* What the task requires
Every line of the listing below is to be repeated exactly; the pictures stay out.
• • •
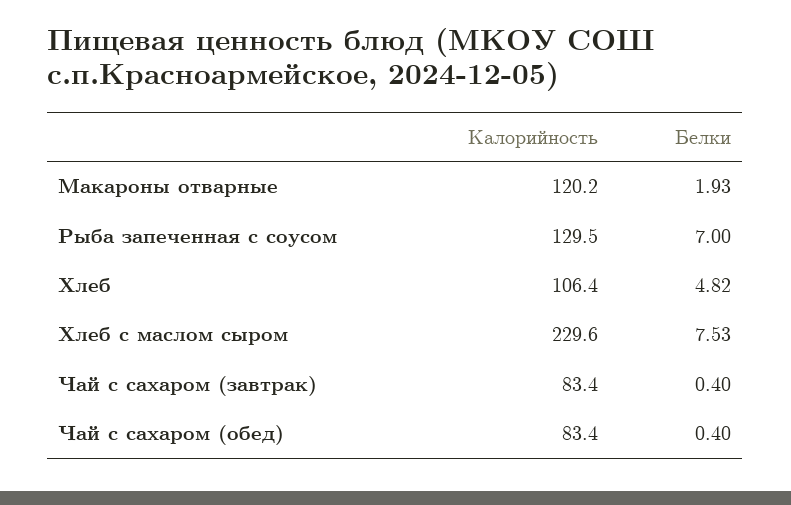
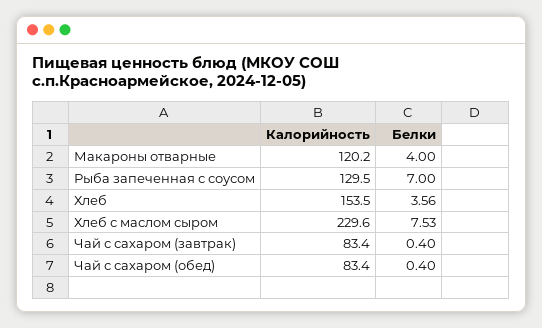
  {
    "Калорийность": {
      "Макароны отварные": 120.2,
      "Рыба запеченная с соусом": 129.5,
-     "Хлеб": 106.4,
+     "Хлеб": 153.5,
      "Хлеб с маслом сыром": 229.6,
      "Чай с сахаром (завтрак)": 83.4,
      "Чай с сахаром (обед)": 83.4
    },
    "Белки": {
-     "Макароны отварные": 1.93,
+     "Макароны отварные": 4,
      "Рыба запеченная с соусом": 7,
-     "Хлеб": 4.82,
+     "Хлеб": 3.56,
      "Хлеб с маслом сыром": 7.53,
      "Чай с сахаром (завтрак)": 0.4,
      "Чай с сахаром (обед)": 0.4
    }
  }

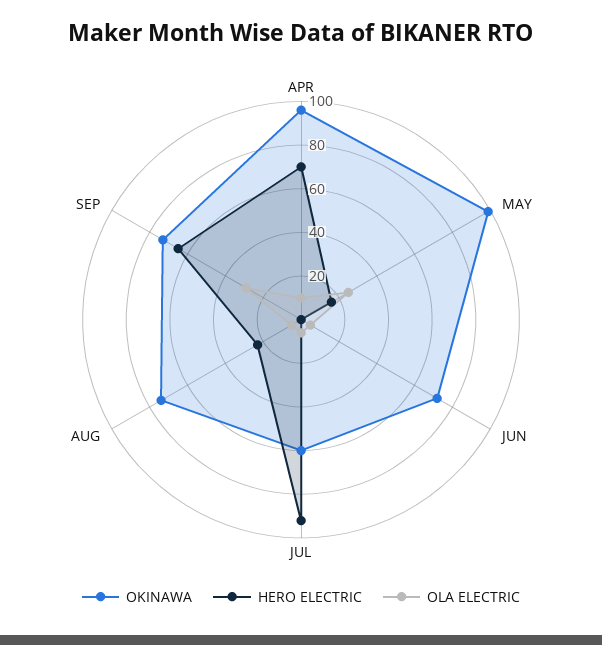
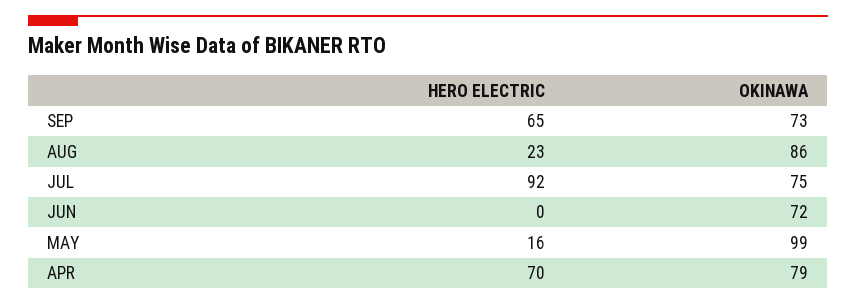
  {
    "OKINAWA": {
-     "APR": 95,
+     "APR": 79,
      "MAY": 99,
      "JUN": 72,
-     "JUL": 60,
+     "JUL": 75,
-     "AUG": 75,
+     "AUG": 86,
      "SEP": 73
    },
    "HERO ELECTRIC": {
      "APR": 70,
      "MAY": 16,
      "JUN": 0,
      "JUL": 92,
      "AUG": 23,
      "SEP": 65
-   },
+   }
-   "OLA ELECTRIC": {
-     "APR": 10,
-     "MAY": 25,
-     "JUN": 5,
-     "JUL": 5,
-     "AUG": 5,
-     "SEP": 30
-   }
  }

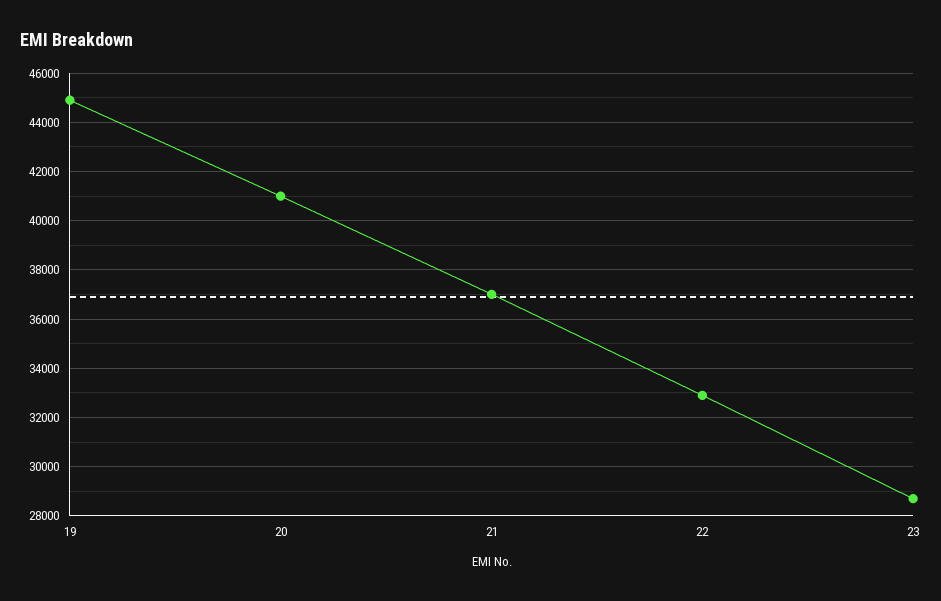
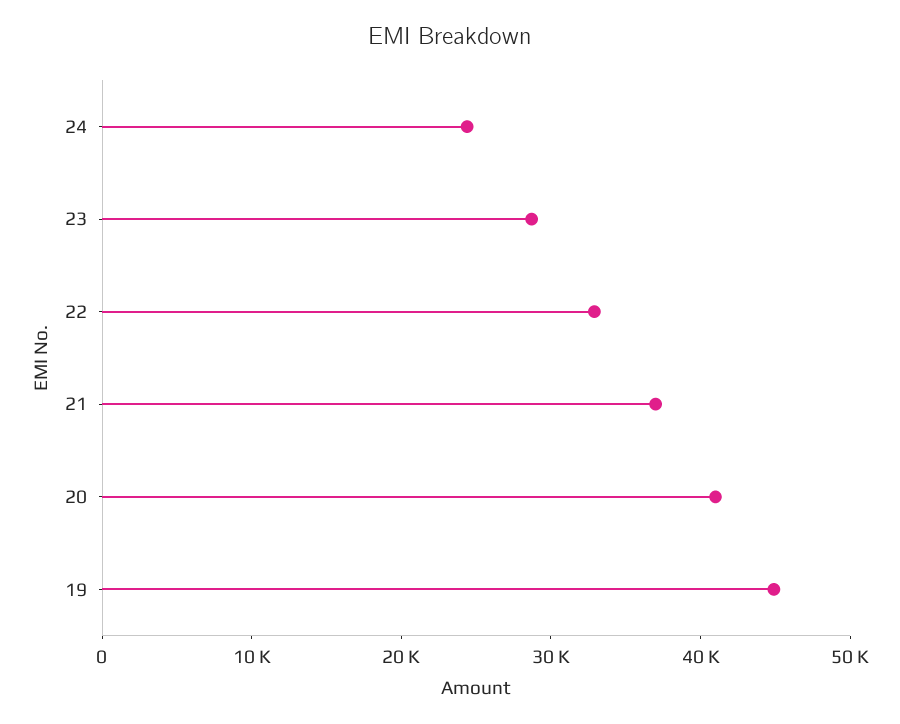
  {
    "19": 45000,
    "20": 41000,
    "21": 37000,
    "22": 33000,
-   "23": 28750
+   "23": 28750,
+   "24": 24000
  }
• • •
* Final answer
  {
    "Калорийность": {
      "Макароны отварные": 120.2,
      "Рыба запеченная с соусом": 129.5,
-     "Хлеб": 106.4,
+     "Хлеб": 153.5,
      "Хлеб с маслом сыром": 229.6,
      "Чай с сахаром (завтрак)": 83.4,
      "Чай с сахаром (обед)": 83.4
    },
    "Белки": {
-     "Макароны отварные": 1.93,
+     "Макароны отварные": 4,
      "Рыба запеченная с соусом": 7,
-     "Хлеб": 4.82,
+     "Хлеб": 3.56,
      "Хлеб с маслом сыром": 7.53,
      "Чай с сахаром (завтрак)": 0.4,
      "Чай с сахаром (обед)": 0.4
    }
  }

  {
    "OKINAWA": {
-     "APR": 95,
+     "APR": 79,
      "MAY": 99,
      "JUN": 72,
-     "JUL": 60,
+     "JUL": 75,
-     "AUG": 75,
+     "AUG": 86,
      "SEP": 73
    },
    "HERO ELECTRIC": {
      "APR": 70,
      "MAY": 16,
      "JUN": 0,
      "JUL": 92,
      "AUG": 23,
      "SEP": 65
-   },
+   }
-   "OLA ELECTRIC": {
-     "APR": 10,
-     "MAY": 25,
-     "JUN": 5,
-     "JUL": 5,
-     "AUG": 5,
-     "SEP": 30
-   }
  }

  {
    "19": 45000,
    "20": 41000,
    "21": 37000,
    "22": 33000,
-   "23": 28750
+   "23": 28750,
+   "24": 24000
  }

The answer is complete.